[Data extracts]
○ ○ ○ ○ ○ ○ ○

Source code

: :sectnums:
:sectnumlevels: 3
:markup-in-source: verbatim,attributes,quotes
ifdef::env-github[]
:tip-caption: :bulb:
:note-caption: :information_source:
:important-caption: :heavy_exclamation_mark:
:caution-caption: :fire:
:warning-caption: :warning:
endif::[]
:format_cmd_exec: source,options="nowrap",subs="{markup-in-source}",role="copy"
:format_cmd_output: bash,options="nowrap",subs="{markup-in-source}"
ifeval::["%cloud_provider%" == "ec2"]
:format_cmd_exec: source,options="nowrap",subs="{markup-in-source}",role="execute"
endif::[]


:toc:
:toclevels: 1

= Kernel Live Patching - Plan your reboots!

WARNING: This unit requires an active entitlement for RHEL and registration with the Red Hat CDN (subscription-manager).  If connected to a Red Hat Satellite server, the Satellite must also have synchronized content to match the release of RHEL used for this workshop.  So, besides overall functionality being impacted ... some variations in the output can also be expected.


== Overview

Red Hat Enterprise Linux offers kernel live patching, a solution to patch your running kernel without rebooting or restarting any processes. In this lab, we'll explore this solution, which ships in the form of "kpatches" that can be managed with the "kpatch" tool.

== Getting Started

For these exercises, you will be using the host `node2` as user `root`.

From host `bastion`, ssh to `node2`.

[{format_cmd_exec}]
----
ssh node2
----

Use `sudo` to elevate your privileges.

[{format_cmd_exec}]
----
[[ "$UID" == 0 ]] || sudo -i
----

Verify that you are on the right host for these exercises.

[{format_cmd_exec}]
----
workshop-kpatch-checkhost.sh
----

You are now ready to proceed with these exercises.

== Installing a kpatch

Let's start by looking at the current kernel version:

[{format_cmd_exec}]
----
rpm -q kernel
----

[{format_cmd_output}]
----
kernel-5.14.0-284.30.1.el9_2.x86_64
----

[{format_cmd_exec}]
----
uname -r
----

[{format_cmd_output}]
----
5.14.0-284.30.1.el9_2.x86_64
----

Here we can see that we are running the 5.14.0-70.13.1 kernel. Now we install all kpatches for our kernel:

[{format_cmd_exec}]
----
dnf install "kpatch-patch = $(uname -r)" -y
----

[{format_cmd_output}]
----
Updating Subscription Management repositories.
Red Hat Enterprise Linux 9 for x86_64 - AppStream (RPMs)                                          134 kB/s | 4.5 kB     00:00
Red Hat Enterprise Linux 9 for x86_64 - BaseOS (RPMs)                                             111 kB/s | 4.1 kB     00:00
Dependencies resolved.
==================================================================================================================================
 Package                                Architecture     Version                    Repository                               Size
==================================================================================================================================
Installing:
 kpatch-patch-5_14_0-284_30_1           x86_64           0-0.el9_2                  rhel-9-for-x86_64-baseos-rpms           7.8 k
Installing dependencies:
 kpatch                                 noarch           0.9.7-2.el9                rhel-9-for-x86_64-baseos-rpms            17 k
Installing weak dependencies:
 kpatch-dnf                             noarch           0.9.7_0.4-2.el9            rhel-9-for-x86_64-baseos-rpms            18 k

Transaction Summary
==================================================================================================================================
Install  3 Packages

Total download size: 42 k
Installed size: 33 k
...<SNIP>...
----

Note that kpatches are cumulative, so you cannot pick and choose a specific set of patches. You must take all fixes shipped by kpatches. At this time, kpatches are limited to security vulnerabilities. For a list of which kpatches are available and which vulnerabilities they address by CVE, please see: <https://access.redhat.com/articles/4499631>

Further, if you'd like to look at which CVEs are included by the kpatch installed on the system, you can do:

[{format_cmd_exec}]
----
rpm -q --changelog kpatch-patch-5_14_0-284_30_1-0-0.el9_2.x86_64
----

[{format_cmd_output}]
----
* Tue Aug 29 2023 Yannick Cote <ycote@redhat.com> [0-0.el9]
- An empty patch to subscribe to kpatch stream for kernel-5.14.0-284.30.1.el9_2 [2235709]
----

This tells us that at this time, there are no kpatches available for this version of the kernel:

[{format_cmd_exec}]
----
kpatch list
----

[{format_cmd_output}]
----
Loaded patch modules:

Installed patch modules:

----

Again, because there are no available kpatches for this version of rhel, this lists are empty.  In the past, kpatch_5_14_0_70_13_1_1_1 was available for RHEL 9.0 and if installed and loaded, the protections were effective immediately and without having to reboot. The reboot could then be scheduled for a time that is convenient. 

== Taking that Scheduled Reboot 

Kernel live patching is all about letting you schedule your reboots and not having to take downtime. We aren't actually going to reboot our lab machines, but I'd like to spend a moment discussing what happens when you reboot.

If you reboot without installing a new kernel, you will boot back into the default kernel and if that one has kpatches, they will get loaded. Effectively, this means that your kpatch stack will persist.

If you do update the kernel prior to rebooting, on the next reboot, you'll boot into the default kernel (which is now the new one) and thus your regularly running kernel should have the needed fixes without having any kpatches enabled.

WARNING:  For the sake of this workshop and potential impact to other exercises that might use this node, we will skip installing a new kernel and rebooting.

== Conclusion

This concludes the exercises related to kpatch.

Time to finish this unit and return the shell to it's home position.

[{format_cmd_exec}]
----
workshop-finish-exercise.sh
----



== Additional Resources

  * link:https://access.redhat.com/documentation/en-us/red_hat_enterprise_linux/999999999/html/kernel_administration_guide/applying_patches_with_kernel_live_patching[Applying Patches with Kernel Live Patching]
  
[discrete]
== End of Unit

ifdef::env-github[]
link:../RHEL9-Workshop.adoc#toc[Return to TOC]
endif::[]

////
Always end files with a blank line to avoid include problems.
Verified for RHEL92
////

○ ○ ○ ○ ○ ○ ○

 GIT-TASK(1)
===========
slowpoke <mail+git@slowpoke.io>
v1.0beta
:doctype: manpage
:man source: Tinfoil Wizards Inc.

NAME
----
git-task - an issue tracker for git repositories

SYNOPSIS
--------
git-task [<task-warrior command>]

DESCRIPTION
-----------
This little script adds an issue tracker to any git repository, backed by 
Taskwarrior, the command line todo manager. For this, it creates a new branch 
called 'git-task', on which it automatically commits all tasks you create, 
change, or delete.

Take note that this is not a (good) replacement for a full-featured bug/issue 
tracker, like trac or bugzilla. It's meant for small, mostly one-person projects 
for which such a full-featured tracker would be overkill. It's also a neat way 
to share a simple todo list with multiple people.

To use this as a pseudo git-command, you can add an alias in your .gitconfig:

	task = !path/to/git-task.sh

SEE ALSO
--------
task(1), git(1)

○ ○ ○ ○ ○ ○ ○

[What you should do] After locating the line holding "workshop-finish-exercise.sh" above, output exactly that line and every line after it through the line holding "End of Unit". Include nothing else.

[Response]
workshop-finish-exercise.sh
----



== Additional Resources

  * link:https://access.redhat.com/documentation/en-us/red_hat_enterprise_linux/999999999/html/kernel_administration_guide/applying_patches_with_kernel_live_patching[Applying Patches with Kernel Live Patching]
  
[discrete]
== End of Unit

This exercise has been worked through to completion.